Свет блеснул на лестнице, и со двора донеслись в открытые двери звуки отбоя.
Тревога наконец кончилась.
Художник не торопился выходить. Он подождал, пока толпа втянулась в узкий проход, и ушел почти последним, ощупью, держась за холодные стены.
Он боялся, что увидит развалины вот сейчас, тут же рядом. Он думал, что он, так же спотыкаясь, проберется к своему маленькому домику, до которого два шага.
Он вышел на улицу и остановился, недоумевающий и растерянный.
Все было залито ослепительным, могучим лунным светом. Огромная, почти фиолетовая луна в морозной дымке висела над брандмауэрами в высоте зелено-синего неба, на котором расположились курчавые, белые, как отары белых мериносов, облака. Небо, казалось, звенело от холода и света. Пустые стены больших домов, выходивших на пустырь, были как бронзовые. Снег сладко хрустел. Атласно-голубые тени лежали на богатых сугробах вдоль улицы. Такая обычная, она сияла неизъяснимой прелестью.
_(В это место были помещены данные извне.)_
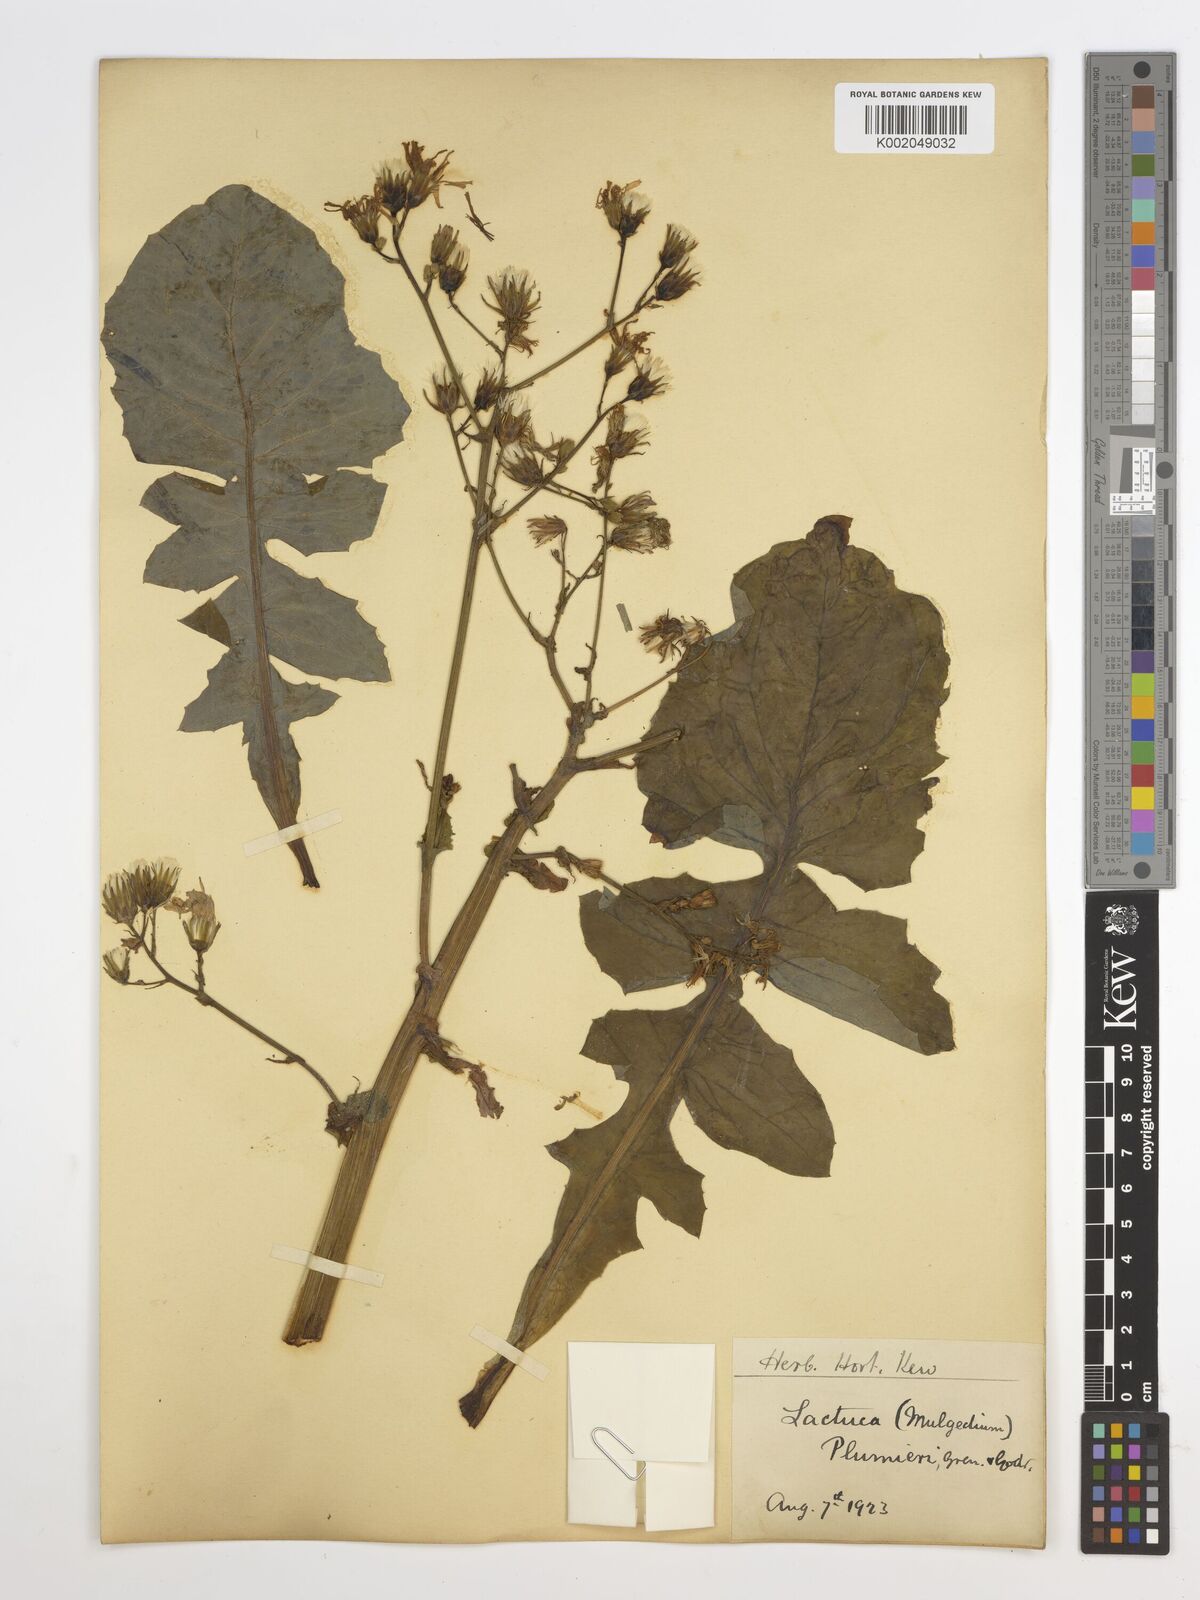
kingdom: Plantae
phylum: Tracheophyta
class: Magnoliopsida
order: Asterales
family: Asteraceae
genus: Lactuca
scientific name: Lactuca perennis
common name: Mountain lettuce
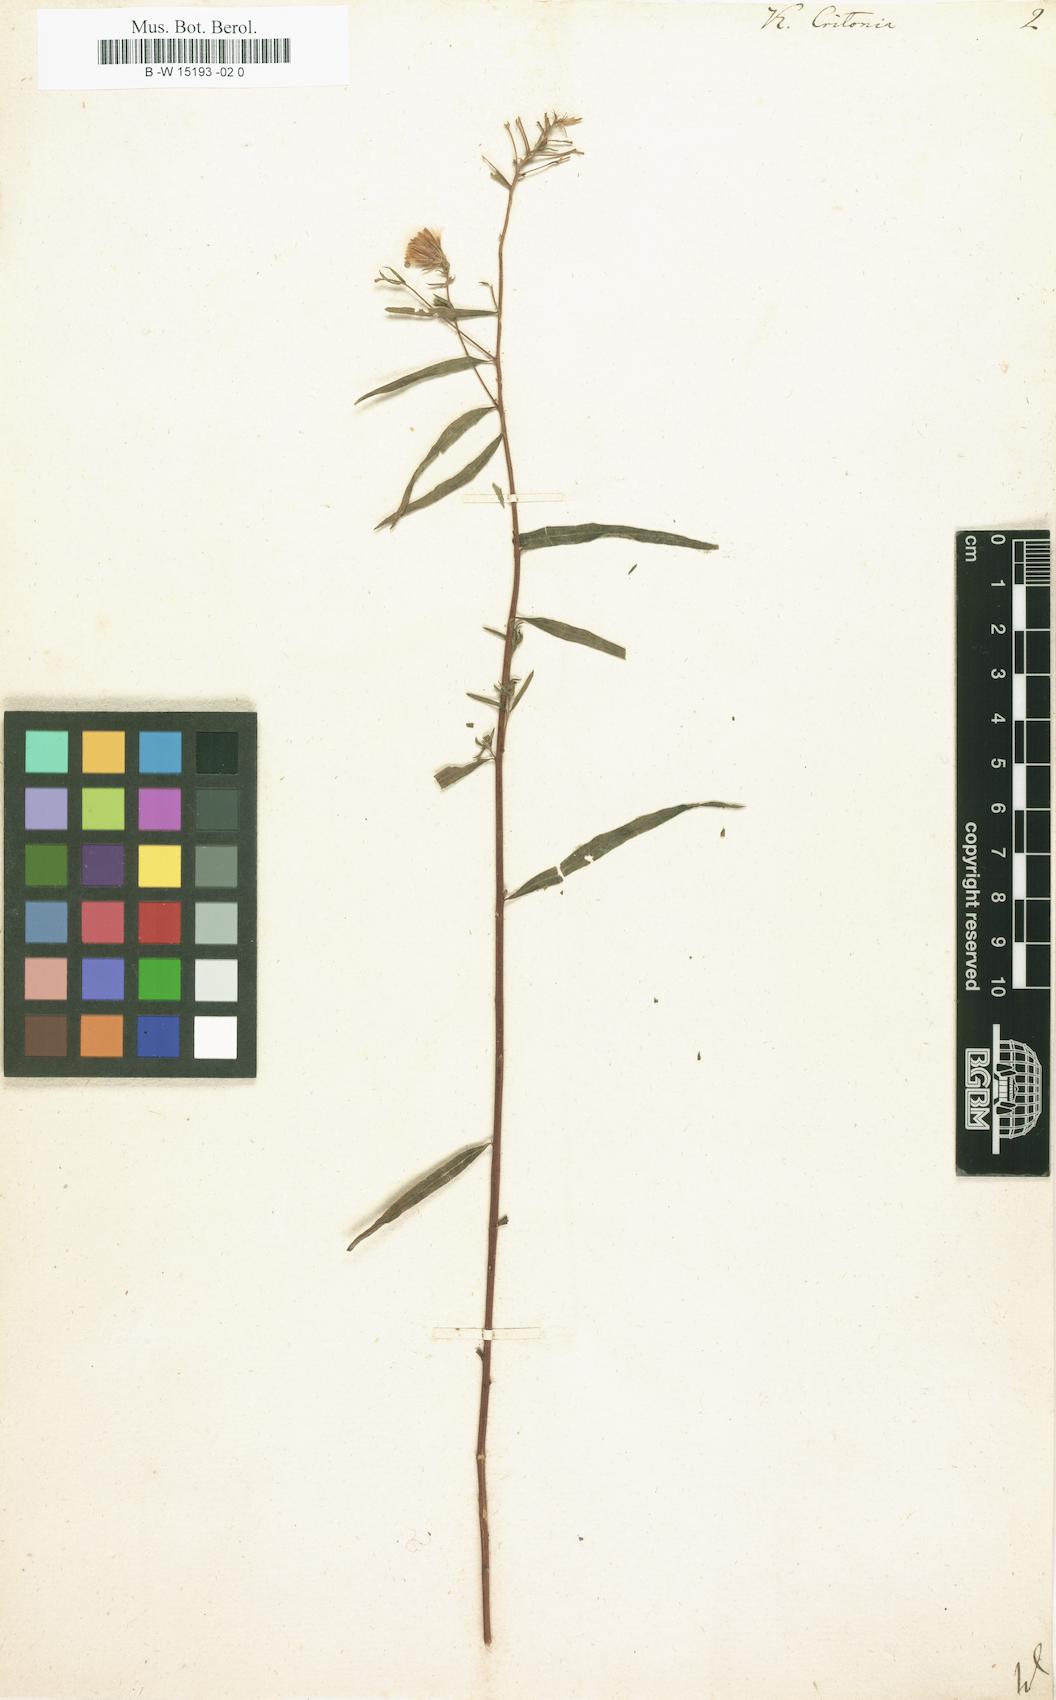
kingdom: Plantae
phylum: Tracheophyta
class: Magnoliopsida
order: Asterales
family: Asteraceae
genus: Brickellia
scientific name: Brickellia eupatorioides
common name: False boneset
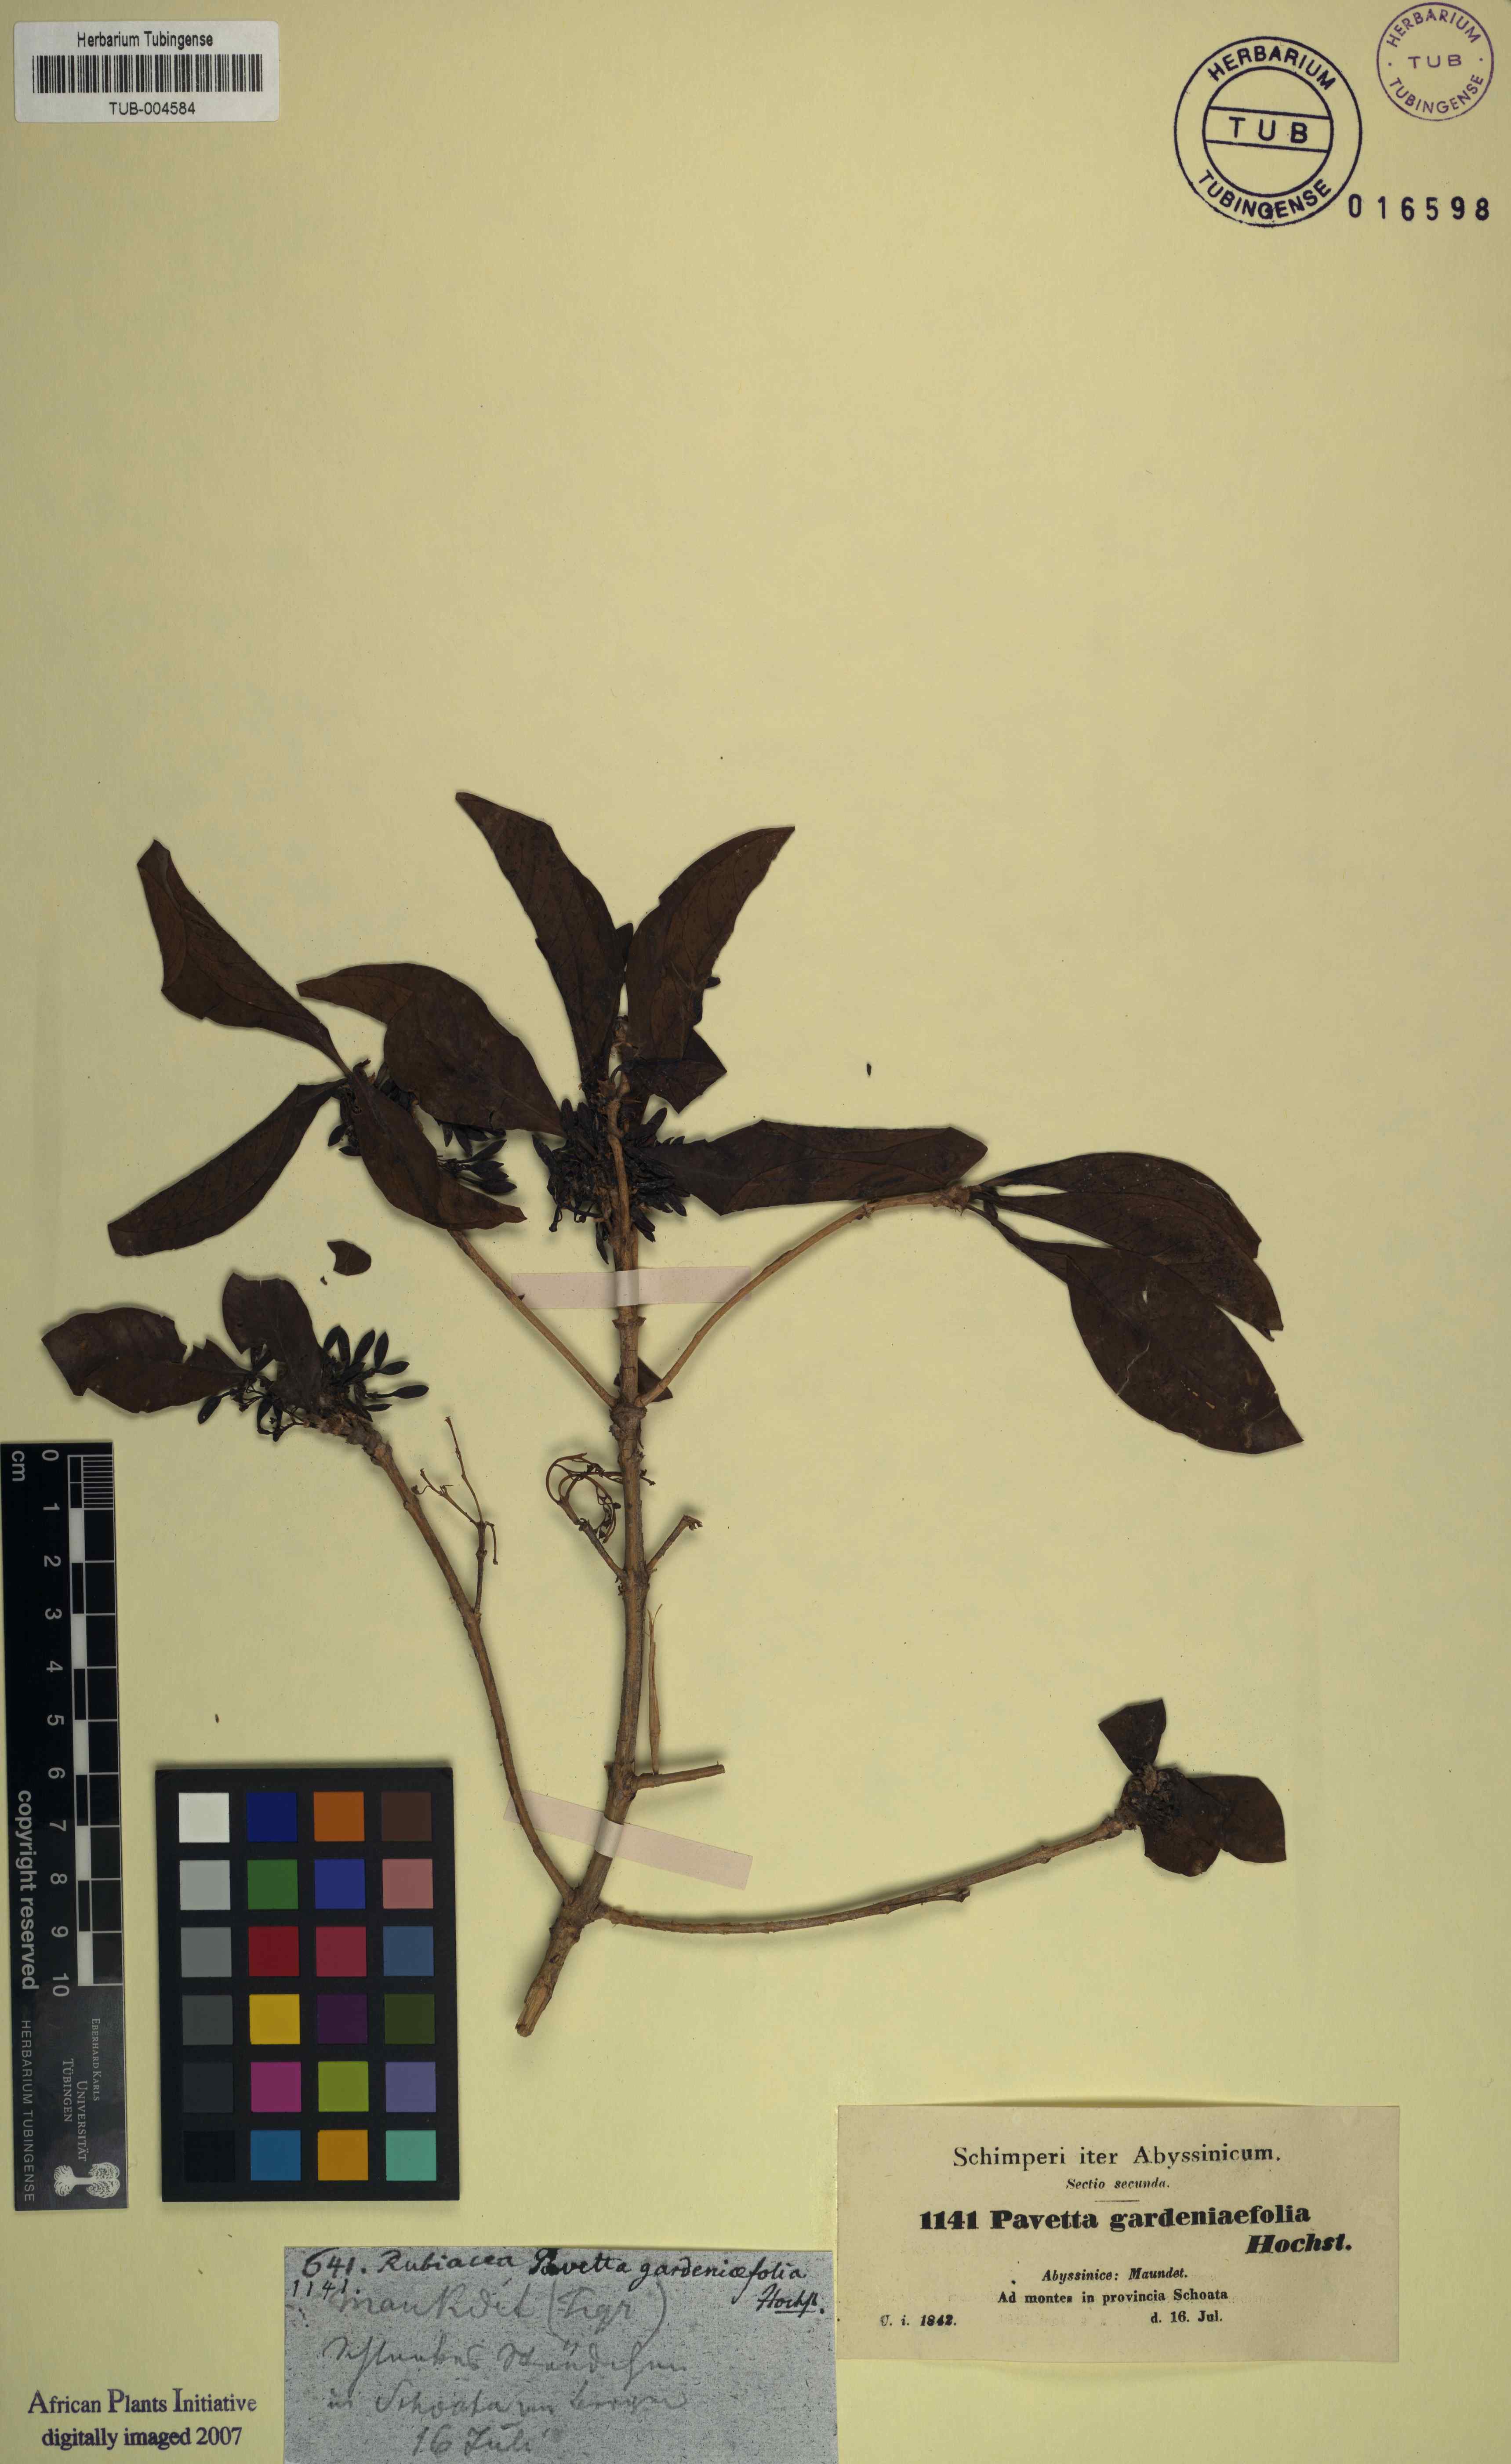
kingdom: Plantae
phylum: Tracheophyta
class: Magnoliopsida
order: Gentianales
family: Rubiaceae
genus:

Он шагнул к своему домику и не мог узнать места. Он очутился в саду, который был сказочен, как сон. На деревьях лежал иней в три пальца толщины. Каждая веточка была как бы отделана искуснейшим мастером, искрилась, источала сияние, непонятные огоньки бегали по верхушкам, где лежали соболиные шапки снега, - казалось, деревья одеты для торжественного танца и они сейчас поведут хоровод вокруг художника, сомкнув свои сверкающие руки и потряхивая алмазами во все стороны.
Посредине этого чудесного сада стояло дерево обвораживающей красоты. Все, что украшало другие деревья, - блестки, сиянье, искры, алмазы, - все было приумножено на нем, и все достигало совершенства, какого не могут сотворить человеческие руки. Дерево горело холодным изумительным огнем, оно, как белый костер, выбрасывало снежное пламя, и пламя это ни на мгновение не прекращало своей огненной игры.